= Exercise prompt =
From the forum post about a nightmare, extract everything from "## Celowmon" down to "dream confused me." without changing a word.

= Text segment =
::::::::::
# Sleep and Dreams > General Dream Discussion > Dream Interpretation >  >  Soul sucking nightmare

## Celowmon

Hi, my name is kye im 22, female, location California. I am agnostic, but believe in god. A few weeks ago a lady pulled me to the side in the streets of l.a and told me god wanted me back that i had strayed away. For a while now i have felt as if the devils advocate has been trying to get my soul. A man with no face in a black suit with a brief case.  A man i saw while on drugs, inwide of my mind. Now i havent done drugs in years but yet i fear he has not forgotton. Please help me interpret this dream. I woke in tears and couldnt sleep after in fear of either being possessed or loosing my soul. Ive never felt this before and i may sound crazy, but i must know what it means. I am not a dark person nor violent by no means. My purpose is to help others... so the dream confused me.

 The entire dream felt ominous, dark. I remember being in a room on a couch and a dog trying to bite me. I get up and move in the kitchen a ask another guy in the room to pass me the knife in case he bit me again. The dog lunged i stabbed him violently over and over and over. Not like me. The dog was dead. Blood everywhere. Though the thought to me is unsettling in the dream it didnt seem to bother me. I know a girl and a guy where both at the scence until this happened: I heard my phone ring, these details are a bit foggy, i answered it, but heard someone call my name, i turned, these are vividly remembered, a man or figure in a dark cloak pulled halfway down his face his skin gross almost a yellowish or greenish tint pointed teeth was before me & in with seconds at my face, all i hear is a suctioning sound so loud.* He was taking my soul. I knew he was i coulent hardly wake myself and when i did i screamed and tears wouldnt stop. There was a lasting pressure on my chest i was alost breatgless as if someone had literally been sucking the air from my lungs. It was so weird. I was only asleep for an hour it was the most terrifying dream ive ever encountered. I really hope it wasnt real.
::::::::::
= Provided material =

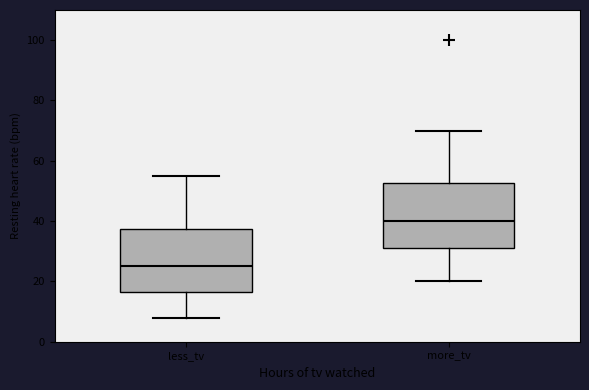

Reading left to right, transcribe this box plot: for each box, give where its median line is, the range the box spans, and where its two whiskers end, as read against the y-axis. The values are not printed on the chart, so give them approximately, as read against the axis.

less_tv: median 26, box 16 to 38, whiskers 8 to 56
more_tv: median 40, box 32 to 52, whiskers 20 to 70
::::::::::
= Solution to the exercise =
## Celowmon

Hi, my name is kye im 22, female, location California. I am agnostic, but believe in god. A few weeks ago a lady pulled me to the side in the streets of l.a and told me god wanted me back that i had strayed away. For a while now i have felt as if the devils advocate has been trying to get my soul. A man with no face in a black suit with a brief case.  A man i saw while on drugs, inwide of my mind. Now i havent done drugs in years but yet i fear he has not forgotton. Please help me interpret this dream. I woke in tears and couldnt sleep after in fear of either being possessed or loosing my soul. Ive never felt this before and i may sound crazy, but i must know what it means. I am not a dark person nor violent by no means. My purpose is to help others... so the dream confused me.